I was selected because my answers matched the exact profile they were researching. I work collaboratively, with a team, in a product role, at a company that already uses AI, and I make decisions on tools.
My guess is that they were exploring AI features with potential monetization implications or a direction that could prompt switching from another tool. Hence why decision makers need to be involved.
What also stood out was the timing.
I received the invite 42 days after filling in the survey, yet that didn’t feel like it messed with momentum. Once you have a bank of pre-qualified and engaged people, research becomes a pull system rather than a push system. You bring in the right people when you actually need them.
But what if you don’t have enough users?
For this to work, you need enough participants. As of March this year, Figma has over 13 million monthly active users, so there’s no issue in recruiting there.
Most early stage startups and some scale-ups might not have the numbers to make such an extensive screening system work.
If you’re unsure, some quick maths helps look at how much friction you can add to screen people before you get diminishing returns.
I’ve seen call booking rate from emails at around 0.5%-2% from a user research email. Working backwards, if you want 5 calls booked, you’d need to email 1111 people, assuming:
2% email click rate (levers: number of links/buttons, size of buttons, copy, offer, sender)
30% meeting page booking rate (levers: number of slots, time zone match, copy on page, profile pic)
25% drop off rate (levers: email reminders, length of call)
With these numbers, adding friction feels risky.
But arguably, talking to the wrong users is riskier.
If you need a lighter approach, there are simpler screening flows that still work, such as:
Email → Typeform → Calendly (only if they meet criteria)
Email → Calendly with a couple of qualifying questions
Email → Calendly with no questions, but very clear copy about who you want to speak to
Ideally, cohorting who you send the email to will help to narrow down too. I’ve also seen copy that makes people feel special work really well, things like “we’re inviting you to our advisory group”, “you’re one of 100 who has been selected for our user advisory board”. This can increase conversion to call, as well as offers ($30 for 30mins, for instance).

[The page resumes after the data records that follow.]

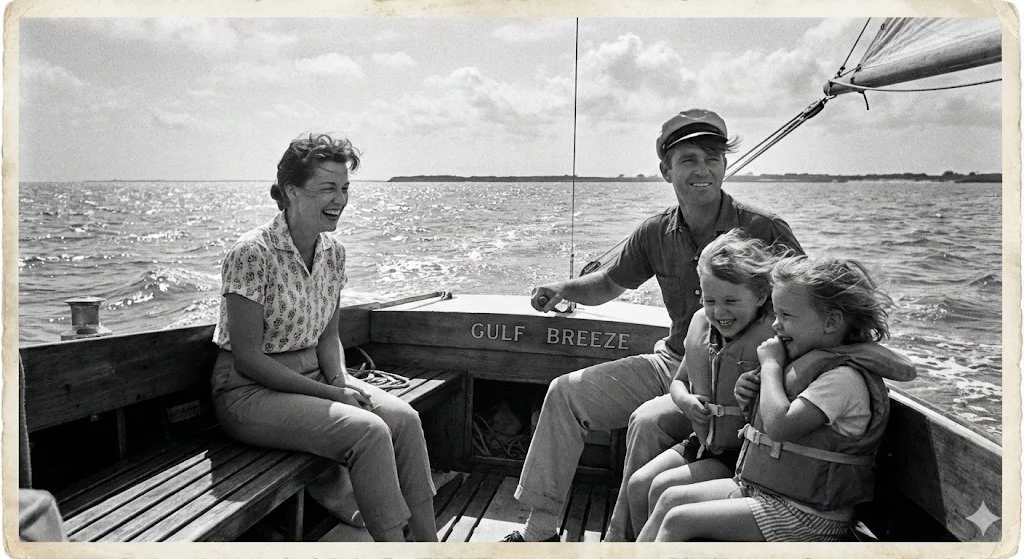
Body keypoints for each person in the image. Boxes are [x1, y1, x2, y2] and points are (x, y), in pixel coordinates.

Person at [502, 109, 803, 542]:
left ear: (725, 165)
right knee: (565, 393)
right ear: (666, 170)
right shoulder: (656, 232)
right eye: (689, 160)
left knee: (647, 422)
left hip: (739, 376)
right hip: (674, 361)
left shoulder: (763, 229)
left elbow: (808, 299)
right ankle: (540, 530)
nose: (703, 170)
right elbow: (608, 282)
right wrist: (562, 288)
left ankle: (620, 543)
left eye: (713, 158)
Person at [210, 133, 437, 542]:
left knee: (404, 419)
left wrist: (339, 380)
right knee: (368, 431)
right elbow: (247, 359)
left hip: (314, 378)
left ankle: (428, 543)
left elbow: (329, 337)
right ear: (291, 192)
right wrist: (335, 397)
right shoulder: (251, 252)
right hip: (247, 392)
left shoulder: (333, 253)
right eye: (328, 188)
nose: (340, 199)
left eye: (345, 187)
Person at [638, 255, 916, 542]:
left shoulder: (842, 380)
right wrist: (750, 400)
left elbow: (780, 426)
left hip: (806, 517)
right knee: (670, 499)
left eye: (786, 316)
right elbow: (770, 433)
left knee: (679, 520)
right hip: (765, 493)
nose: (775, 325)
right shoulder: (807, 364)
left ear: (831, 321)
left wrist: (770, 367)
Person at [620, 229, 781, 539]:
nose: (719, 311)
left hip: (739, 457)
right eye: (710, 300)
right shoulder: (701, 325)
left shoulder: (773, 339)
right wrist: (684, 402)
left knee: (663, 491)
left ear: (761, 296)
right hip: (703, 442)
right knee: (639, 485)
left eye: (731, 300)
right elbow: (679, 382)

So it is possible to do this without a huge audience. It just takes more care in how you design the flow, the copy, and the ask.
In conclusion: save your time and screen
Talking to the wrong users is like building the perfect chart from the wrong dataset. No matter how well you run the interview, the output tells you nothing.

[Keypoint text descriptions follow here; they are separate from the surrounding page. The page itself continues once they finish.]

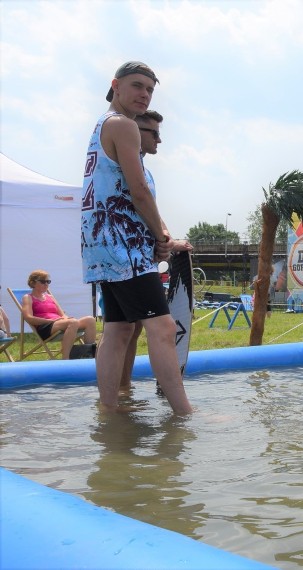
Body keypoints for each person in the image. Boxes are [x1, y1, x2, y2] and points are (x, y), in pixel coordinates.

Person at [81, 61, 191, 414]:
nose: (144, 94)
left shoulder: (102, 125)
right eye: (137, 86)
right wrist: (164, 237)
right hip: (123, 246)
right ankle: (184, 415)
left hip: (101, 245)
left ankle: (109, 410)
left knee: (118, 329)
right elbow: (139, 191)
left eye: (150, 89)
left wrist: (160, 234)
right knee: (160, 328)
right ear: (116, 85)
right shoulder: (123, 125)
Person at [119, 110, 193, 391]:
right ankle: (180, 409)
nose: (159, 140)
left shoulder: (143, 169)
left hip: (135, 257)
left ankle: (122, 394)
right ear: (135, 133)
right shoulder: (128, 165)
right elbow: (139, 200)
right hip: (130, 259)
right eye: (154, 133)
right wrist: (166, 242)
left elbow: (151, 208)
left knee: (127, 328)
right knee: (161, 328)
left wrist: (165, 239)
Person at [21, 270, 97, 359]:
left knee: (90, 320)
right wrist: (49, 321)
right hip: (45, 326)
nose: (46, 284)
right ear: (33, 283)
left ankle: (89, 354)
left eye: (48, 281)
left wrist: (66, 319)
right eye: (42, 281)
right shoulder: (28, 297)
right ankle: (65, 358)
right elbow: (28, 317)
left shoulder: (50, 297)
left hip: (59, 323)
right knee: (73, 322)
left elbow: (62, 314)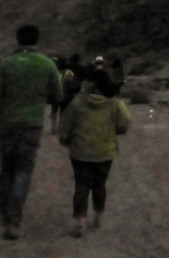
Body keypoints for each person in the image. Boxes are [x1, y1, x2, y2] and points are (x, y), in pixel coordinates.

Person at [0, 24, 62, 240]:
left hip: (8, 123)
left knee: (7, 169)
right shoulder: (46, 63)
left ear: (17, 39)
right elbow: (57, 95)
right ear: (37, 40)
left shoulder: (5, 64)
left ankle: (4, 214)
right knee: (23, 171)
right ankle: (14, 220)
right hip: (32, 124)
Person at [57, 68, 131, 238]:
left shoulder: (77, 102)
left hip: (80, 152)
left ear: (93, 84)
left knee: (81, 185)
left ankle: (80, 222)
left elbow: (65, 126)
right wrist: (115, 131)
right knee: (99, 185)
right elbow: (124, 122)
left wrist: (65, 140)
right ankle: (98, 215)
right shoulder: (114, 102)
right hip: (104, 152)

Screening is crucial to get the right folks on a call and make better product decisions. Figma shows the extent to which you can screen, and the detailed segmentation you can get out of it if you ask the right questions.
Most of us don’t have 13 million users. But even asking one to three focused questions and targeting carefully with clear copy can reduce the risk of a poor call.
Here are the top 5 takeaways from the Figma flow:
Keep questions short and light (no double-takes or re-reading)
Keep the options multi choice where possible (instead of free text)
Mix behavioral personas with demographic ones
Know your buckets beforehand and choose questions that tease them out
Offering no compensation for a 60 min call is risky, however if people feel special, they might be tempted. We all love an insider look.
Notice anything else? Curious to hear.